■ TASK ITEM
An exact reproduction of all entries is required.
*** WORKING DATA ***
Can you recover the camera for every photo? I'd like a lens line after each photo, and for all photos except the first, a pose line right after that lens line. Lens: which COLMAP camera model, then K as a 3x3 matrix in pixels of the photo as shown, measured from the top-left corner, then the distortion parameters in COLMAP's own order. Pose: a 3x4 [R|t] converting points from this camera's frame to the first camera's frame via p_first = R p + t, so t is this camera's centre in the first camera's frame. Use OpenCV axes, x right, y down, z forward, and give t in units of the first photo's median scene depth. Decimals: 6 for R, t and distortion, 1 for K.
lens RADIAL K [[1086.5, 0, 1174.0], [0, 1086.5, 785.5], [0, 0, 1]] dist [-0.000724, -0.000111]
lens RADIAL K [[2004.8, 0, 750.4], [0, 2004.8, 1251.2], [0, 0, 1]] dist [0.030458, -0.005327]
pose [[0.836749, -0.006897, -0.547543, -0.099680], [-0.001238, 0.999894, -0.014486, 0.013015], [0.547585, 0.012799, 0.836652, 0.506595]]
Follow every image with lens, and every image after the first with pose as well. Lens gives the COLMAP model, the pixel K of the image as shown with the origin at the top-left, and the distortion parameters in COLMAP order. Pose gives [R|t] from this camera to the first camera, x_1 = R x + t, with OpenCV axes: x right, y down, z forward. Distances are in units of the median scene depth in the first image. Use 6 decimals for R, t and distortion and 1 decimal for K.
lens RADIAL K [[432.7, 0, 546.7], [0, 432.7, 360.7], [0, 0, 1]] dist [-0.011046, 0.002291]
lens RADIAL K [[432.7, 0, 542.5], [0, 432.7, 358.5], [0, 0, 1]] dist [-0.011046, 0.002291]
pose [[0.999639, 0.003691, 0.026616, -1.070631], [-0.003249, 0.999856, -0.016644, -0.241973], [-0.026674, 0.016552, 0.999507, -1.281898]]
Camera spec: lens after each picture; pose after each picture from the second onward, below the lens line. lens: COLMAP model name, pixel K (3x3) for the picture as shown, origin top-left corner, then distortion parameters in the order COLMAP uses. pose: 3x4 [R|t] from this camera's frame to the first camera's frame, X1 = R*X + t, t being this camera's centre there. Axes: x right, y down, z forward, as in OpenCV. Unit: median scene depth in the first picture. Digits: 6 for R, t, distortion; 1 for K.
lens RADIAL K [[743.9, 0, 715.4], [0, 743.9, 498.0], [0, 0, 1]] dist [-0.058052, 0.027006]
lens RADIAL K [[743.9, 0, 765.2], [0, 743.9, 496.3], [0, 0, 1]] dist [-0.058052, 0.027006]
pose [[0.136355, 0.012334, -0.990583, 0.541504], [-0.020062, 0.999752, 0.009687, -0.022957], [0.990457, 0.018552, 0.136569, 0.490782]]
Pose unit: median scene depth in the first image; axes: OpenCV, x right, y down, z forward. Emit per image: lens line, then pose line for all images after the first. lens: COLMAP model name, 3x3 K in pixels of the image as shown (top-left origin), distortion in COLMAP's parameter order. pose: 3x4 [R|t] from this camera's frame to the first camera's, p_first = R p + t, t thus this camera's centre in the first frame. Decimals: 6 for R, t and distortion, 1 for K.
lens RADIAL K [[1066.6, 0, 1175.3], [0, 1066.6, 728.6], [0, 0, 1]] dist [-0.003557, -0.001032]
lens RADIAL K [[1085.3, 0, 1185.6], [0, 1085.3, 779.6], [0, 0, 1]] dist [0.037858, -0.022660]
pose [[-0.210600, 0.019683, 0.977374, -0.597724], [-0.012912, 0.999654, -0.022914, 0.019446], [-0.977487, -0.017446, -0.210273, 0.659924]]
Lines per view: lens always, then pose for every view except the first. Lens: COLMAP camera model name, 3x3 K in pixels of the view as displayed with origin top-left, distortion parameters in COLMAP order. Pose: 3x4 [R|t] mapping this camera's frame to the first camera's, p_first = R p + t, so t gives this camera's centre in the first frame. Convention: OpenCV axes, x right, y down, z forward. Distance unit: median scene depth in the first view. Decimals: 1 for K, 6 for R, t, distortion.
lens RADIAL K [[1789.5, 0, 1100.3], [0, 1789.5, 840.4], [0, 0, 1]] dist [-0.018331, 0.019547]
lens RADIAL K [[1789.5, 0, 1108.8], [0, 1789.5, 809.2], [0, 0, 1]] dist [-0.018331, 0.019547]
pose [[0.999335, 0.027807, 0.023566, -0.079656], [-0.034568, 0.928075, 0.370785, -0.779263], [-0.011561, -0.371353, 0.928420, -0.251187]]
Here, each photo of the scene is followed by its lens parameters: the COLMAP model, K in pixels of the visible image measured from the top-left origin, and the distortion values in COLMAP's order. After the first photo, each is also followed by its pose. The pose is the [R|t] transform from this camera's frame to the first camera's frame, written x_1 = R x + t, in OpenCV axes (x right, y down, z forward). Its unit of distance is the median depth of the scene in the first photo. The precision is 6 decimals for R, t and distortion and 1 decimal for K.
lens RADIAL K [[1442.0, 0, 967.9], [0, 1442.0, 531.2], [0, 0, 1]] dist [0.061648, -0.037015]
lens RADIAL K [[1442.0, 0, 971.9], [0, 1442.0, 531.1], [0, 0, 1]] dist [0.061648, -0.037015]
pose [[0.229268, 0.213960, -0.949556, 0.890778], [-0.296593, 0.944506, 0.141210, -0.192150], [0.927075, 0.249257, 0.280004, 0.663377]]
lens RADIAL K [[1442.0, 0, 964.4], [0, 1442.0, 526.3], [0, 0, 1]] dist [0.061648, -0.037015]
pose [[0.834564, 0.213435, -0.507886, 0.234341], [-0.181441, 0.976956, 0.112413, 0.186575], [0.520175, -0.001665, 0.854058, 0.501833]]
*** End of WORKING DATA ***
■ SOLUTION
Can you recover the camera for every photo? I'd like a lens line after each photo, and for all photos except the first, a pose line right after that lens line. Lens: which COLMAP camera model, then K as a 3x3 matrix in pixels of the photo as shown, measured from the top-left corner, then the distortion parameters in COLMAP's own order. Pose: a 3x4 [R|t] converting points from this camera's frame to the first camera's frame via p_first = R p + t, so t is this camera's centre in the first camera's frame. Use OpenCV axes, x right, y down, z forward, and give t in units of the first photo's median scene depth. Decimals: 6 for R, t and distortion, 1 for K.
lens RADIAL K [[1086.5, 0, 1174.0], [0, 1086.5, 785.5], [0, 0, 1]] dist [-0.000724, -0.000111]
lens RADIAL K [[2004.8, 0, 750.4], [0, 2004.8, 1251.2], [0, 0, 1]] dist [0.030458, -0.005327]
pose [[0.836749, -0.006897, -0.547543, -0.099680], [-0.001238, 0.999894, -0.014486, 0.013015], [0.547585, 0.012799, 0.836652, 0.506595]]
Follow every image with lens, and every image after the first with pose as well. Lens gives the COLMAP model, the pixel K of the image as shown with the origin at the top-left, and the distortion parameters in COLMAP order. Pose gives [R|t] from this camera to the first camera, x_1 = R x + t, with OpenCV axes: x right, y down, z forward. Distances are in units of the median scene depth in the first image. Use 6 decimals for R, t and distortion and 1 decimal for K.
lens RADIAL K [[432.7, 0, 546.7], [0, 432.7, 360.7], [0, 0, 1]] dist [-0.011046, 0.002291]
lens RADIAL K [[432.7, 0, 542.5], [0, 432.7, 358.5], [0, 0, 1]] dist [-0.011046, 0.002291]
pose [[0.999639, 0.003691, 0.026616, -1.070631], [-0.003249, 0.999856, -0.016644, -0.241973], [-0.026674, 0.016552, 0.999507, -1.281898]]
Camera spec: lens after each picture; pose after each picture from the second onward, below the lens line. lens: COLMAP model name, pixel K (3x3) for the picture as shown, origin top-left corner, then distortion parameters in the order COLMAP uses. pose: 3x4 [R|t] from this camera's frame to the first camera's frame, X1 = R*X + t, t being this camera's centre there. Axes: x right, y down, z forward, as in OpenCV. Unit: median scene depth in the first picture. Digits: 6 for R, t, distortion; 1 for K.
lens RADIAL K [[743.9, 0, 715.4], [0, 743.9, 498.0], [0, 0, 1]] dist [-0.058052, 0.027006]
lens RADIAL K [[743.9, 0, 765.2], [0, 743.9, 496.3], [0, 0, 1]] dist [-0.058052, 0.027006]
pose [[0.136355, 0.012334, -0.990583, 0.541504], [-0.020062, 0.999752, 0.009687, -0.022957], [0.990457, 0.018552, 0.136569, 0.490782]]
Pose unit: median scene depth in the first image; axes: OpenCV, x right, y down, z forward. Emit per image: lens line, then pose line for all images after the first. lens: COLMAP model name, 3x3 K in pixels of the image as shown (top-left origin), distortion in COLMAP's parameter order. pose: 3x4 [R|t] from this camera's frame to the first camera's, p_first = R p + t, t thus this camera's centre in the first frame. Decimals: 6 for R, t and distortion, 1 for K.
lens RADIAL K [[1066.6, 0, 1175.3], [0, 1066.6, 728.6], [0, 0, 1]] dist [-0.003557, -0.001032]
lens RADIAL K [[1085.3, 0, 1185.6], [0, 1085.3, 779.6], [0, 0, 1]] dist [0.037858, -0.022660]
pose [[-0.210600, 0.019683, 0.977374, -0.597724], [-0.012912, 0.999654, -0.022914, 0.019446], [-0.977487, -0.017446, -0.210273, 0.659924]]
Lines per view: lens always, then pose for every view except the first. Lens: COLMAP camera model name, 3x3 K in pixels of the view as displayed with origin top-left, distortion parameters in COLMAP order. Pose: 3x4 [R|t] mapping this camera's frame to the first camera's, p_first = R p + t, so t gives this camera's centre in the first frame. Convention: OpenCV axes, x right, y down, z forward. Distance unit: median scene depth in the first view. Decimals: 1 for K, 6 for R, t, distortion.
lens RADIAL K [[1789.5, 0, 1100.3], [0, 1789.5, 840.4], [0, 0, 1]] dist [-0.018331, 0.019547]
lens RADIAL K [[1789.5, 0, 1108.8], [0, 1789.5, 809.2], [0, 0, 1]] dist [-0.018331, 0.019547]
pose [[0.999335, 0.027807, 0.023566, -0.079656], [-0.034568, 0.928075, 0.370785, -0.779263], [-0.011561, -0.371353, 0.928420, -0.251187]]
Here, each photo of the scene is followed by its lens parameters: the COLMAP model, K in pixels of the visible image measured from the top-left origin, and the distortion values in COLMAP's order. After the first photo, each is also followed by its pose. The pose is the [R|t] transform from this camera's frame to the first camera's frame, written x_1 = R x + t, in OpenCV axes (x right, y down, z forward). Its unit of distance is the median depth of the scene in the first photo. The precision is 6 decimals for R, t and distortion and 1 decimal for K.
lens RADIAL K [[1442.0, 0, 967.9], [0, 1442.0, 531.2], [0, 0, 1]] dist [0.061648, -0.037015]
lens RADIAL K [[1442.0, 0, 971.9], [0, 1442.0, 531.1], [0, 0, 1]] dist [0.061648, -0.037015]
pose [[0.229268, 0.213960, -0.949556, 0.890778], [-0.296593, 0.944506, 0.141210, -0.192150], [0.927075, 0.249257, 0.280004, 0.663377]]
lens RADIAL K [[1442.0, 0, 964.4], [0, 1442.0, 526.3], [0, 0, 1]] dist [0.061648, -0.037015]
pose [[0.834564, 0.213435, -0.507886, 0.234341], [-0.181441, 0.976956, 0.112413, 0.186575], [0.520175, -0.001665, 0.854058, 0.501833]]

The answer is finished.